● **Exercise requirements**
Go through the material below and copy each line where the word "None" appears.

● **Records for this exercise**
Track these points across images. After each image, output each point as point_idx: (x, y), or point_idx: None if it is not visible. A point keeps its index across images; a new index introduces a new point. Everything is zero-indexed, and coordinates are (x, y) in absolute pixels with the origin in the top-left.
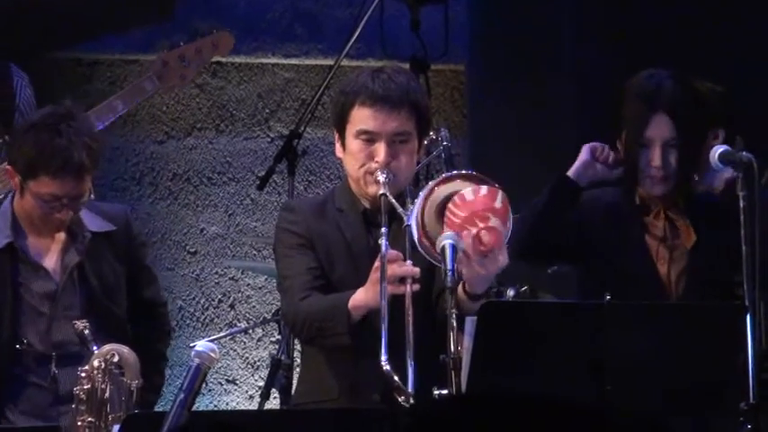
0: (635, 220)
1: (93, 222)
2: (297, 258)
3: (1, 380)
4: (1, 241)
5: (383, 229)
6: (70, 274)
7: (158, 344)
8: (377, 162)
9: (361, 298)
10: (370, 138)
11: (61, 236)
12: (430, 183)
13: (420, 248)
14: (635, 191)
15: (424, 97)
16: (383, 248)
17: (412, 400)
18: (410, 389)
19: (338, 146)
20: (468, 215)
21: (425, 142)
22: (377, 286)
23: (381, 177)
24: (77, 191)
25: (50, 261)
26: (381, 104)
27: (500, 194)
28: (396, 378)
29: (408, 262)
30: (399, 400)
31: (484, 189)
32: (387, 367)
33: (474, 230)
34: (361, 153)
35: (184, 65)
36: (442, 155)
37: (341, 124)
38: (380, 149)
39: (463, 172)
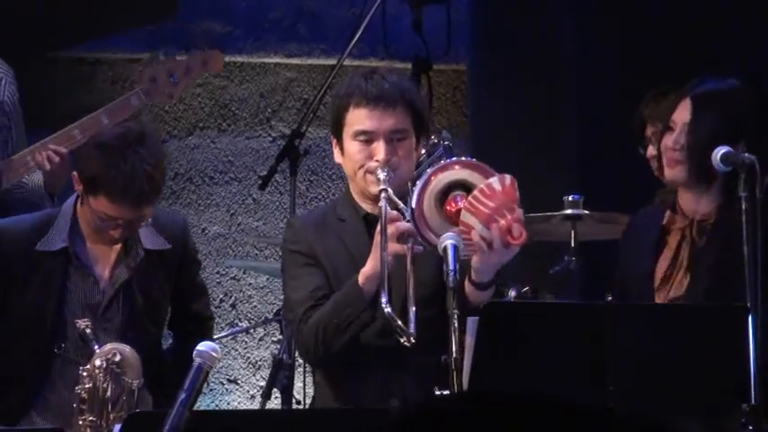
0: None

● **Your response**
Track these points across images. After each image, output each point as point_idx: (x, y), or point_idx: None if it is not visible. A point keeps its index across images; a new index introduces a new point. Everything is zero-indexed, and coordinates are (x, y) in absolute pixels with the origin in the top-left.
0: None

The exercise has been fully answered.